LISZT: Piano Concerto No. 1
by Jeff Counts
Duration: 19 minutes in four movements (played without pause).
THE COMPOSER – FRANZ LISZT (1811-1886) – Liszt spent the 1850s in Weimar and created some of his finest works there, including the two piano concertos, Totentanz, the Faust Symphony as well as various etudes, rhapsodies and other sundry exercises. In addition to continuing his duties under the fabulous title of Kapellmeister Extraordinare, the composer had officially relocated to Weimar in 1848 (perhaps seen then an odd choice for someone of his stature) because of two important people, his employer and his second great love. With Grand Duke Carl Alexander, Liszt hoped he might co-found an intellectual “Athens of the North” and in the Princess Carolyne he saw nothing less than his future wife. Neither dream would be realized.
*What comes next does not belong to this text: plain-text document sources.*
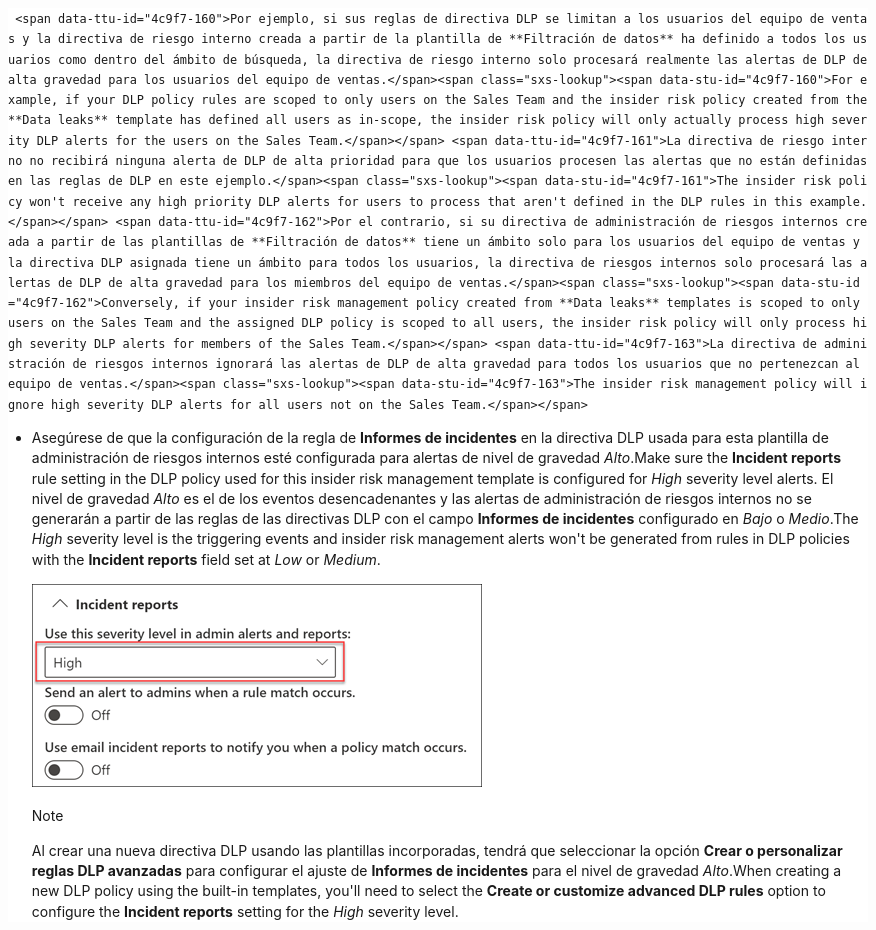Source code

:      <span data-ttu-id="4c9f7-160">Por ejemplo, si sus reglas de directiva DLP se limitan a los usuarios del equipo de ventas y la directiva de riesgo interno creada a partir de la plantilla de **Filtración de datos** ha definido a todos los usuarios como dentro del ámbito de búsqueda, la directiva de riesgo interno solo procesará realmente las alertas de DLP de alta gravedad para los usuarios del equipo de ventas.</span><span class="sxs-lookup"><span data-stu-id="4c9f7-160">For example, if your DLP policy rules are scoped to only users on the Sales Team and the insider risk policy created from the **Data leaks** template has defined all users as in-scope, the insider risk policy will only actually process high severity DLP alerts for the users on the Sales Team.</span></span> <span data-ttu-id="4c9f7-161">La directiva de riesgo interno no recibirá ninguna alerta de DLP de alta prioridad para que los usuarios procesen las alertas que no están definidas en las reglas de DLP en este ejemplo.</span><span class="sxs-lookup"><span data-stu-id="4c9f7-161">The insider risk policy won't receive any high priority DLP alerts for users to process that aren't defined in the DLP rules in this example.</span></span> <span data-ttu-id="4c9f7-162">Por el contrario, si su directiva de administración de riesgos internos creada a partir de las plantillas de **Filtración de datos** tiene un ámbito solo para los usuarios del equipo de ventas y la directiva DLP asignada tiene un ámbito para todos los usuarios, la directiva de riesgos internos solo procesará las alertas de DLP de alta gravedad para los miembros del equipo de ventas.</span><span class="sxs-lookup"><span data-stu-id="4c9f7-162">Conversely, if your insider risk management policy created from **Data leaks** templates is scoped to only users on the Sales Team and the assigned DLP policy is scoped to all users, the insider risk policy will only process high severity DLP alerts for members of the Sales Team.</span></span> <span data-ttu-id="4c9f7-163">La directiva de administración de riesgos internos ignorará las alertas de DLP de alta gravedad para todos los usuarios que no pertenezcan al equipo de ventas.</span><span class="sxs-lookup"><span data-stu-id="4c9f7-163">The insider risk management policy will ignore high severity DLP alerts for all users not on the Sales Team.</span></span>

- <span data-ttu-id="4c9f7-164">Asegúrese de que la configuración de la regla de **Informes de incidentes** en la directiva DLP usada para esta plantilla de administración de riesgos internos esté configurada para alertas de nivel de gravedad *Alto*.</span><span class="sxs-lookup"><span data-stu-id="4c9f7-164">Make sure the **Incident reports** rule setting in the DLP policy used for this insider risk management template is configured for *High* severity level alerts.</span></span> <span data-ttu-id="4c9f7-165">El nivel de gravedad *Alto* es el de los eventos desencadenantes y las alertas de administración de riesgos internos no se generarán a partir de las reglas de las directivas DLP con el campo **Informes de incidentes** configurado en *Bajo* o *Medio*.</span><span class="sxs-lookup"><span data-stu-id="4c9f7-165">The *High* severity level is the triggering events and insider risk management alerts won't be generated from rules in DLP policies with the **Incident reports** field set at *Low* or *Medium*.</span></span>

    ![Configuración de alertas de la directiva DLP](../media/insider-risk-DLP-policy-high-severity.png)

     >[!NOTE]
     ><span data-ttu-id="4c9f7-167">Al crear una nueva directiva DLP usando las plantillas incorporadas, tendrá que seleccionar la opción **Crear o personalizar reglas DLP avanzadas** para configurar el ajuste de **Informes de incidentes** para el nivel de gravedad *Alto*.</span><span class="sxs-lookup"><span data-stu-id="4c9f7-167">When creating a new DLP policy using the built-in templates, you'll need to select the **Create or customize advanced DLP rules** option to configure the **Incident reports** setting for the *High* severity level.</span></span>
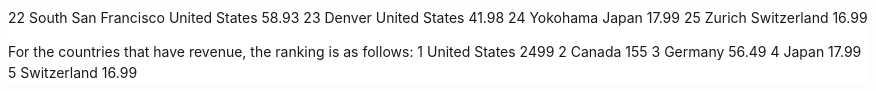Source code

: 22	South San Francisco	United States	58.93
23	Denver	United States	41.98
24	Yokohama	Japan	17.99
25	Zurich	Switzerland	16.99




For the countries that have revenue, the ranking is as follows:
1	United States	2499
2	Canada	155
3	Germany	56.49
4	Japan	17.99
5	Switzerland	16.99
THE HISTORY – Both of Liszt’s piano concertos had long incubation periods. No. 1 was apparent in sketches from the early 1830s (possibly even before) and, though ostensibly “complete” by the end of that decade, it was revised repeatedly over the next two and not premiered in its final form until 1855. Liszt, ever preoccupied with structural innovation and recalling an 1836 admonishment by Robert Schumann to “invent a new form”, chose to set his concerto as a continuous flow of ideas rather than a standard three-movement work with breaks in between. Compared to the nearly contemporaneous Concerto No. 2 which, according to the previously quoted essayist Michael Steinberg is “for poet’s only”, No. 1 is a simple dazzler for any “keyboard athlete.” We should be careful, however, not to let assessments of this music’s showy nature (which are common and fair) blind us to its truly novel formal accomplishments. Other composers certainly noticed and, as with so much of what Liszt did throughout his composing life, they saw glimpses of the future in his intrepid, boisterous spirit. He well knew this about himself and cultivated it carefully. In fact, a wonderful legend about the concerto’s opening theme plays neatly into the notion of Liszt as a man fully aware, and perhaps a bit protective, of his place in the vanguard. According to the lore, Liszt and his son-in-law Hans von Bülow put secret words to the notes which (translated) say “None of you understand this, haha!” That dismissal, if true, seemed to predict and then casually wave away the opinion of critics and colleagues that Concerto No. 1 lacked the “poetry” mentioned above. It also baked in a reminder that, for all his swagger and fame, Liszt was an artist of incredible intellectual depth, and one willing to remind you of such if you forgot.
THE WORLD – Elsewhere in 1855, Alexander II ascended to the Russian throne, The Daily Telegraph began publication in London, and the first bridge over the Mississippi River was constructed in Minneapolis.
THE CONNECTION – Liszt’s Piano Concerto No. 1 was most recently performed by the Utah Symphony in 2007 with Keith Lockhart on the podium and Lisa de la Salle as soloist.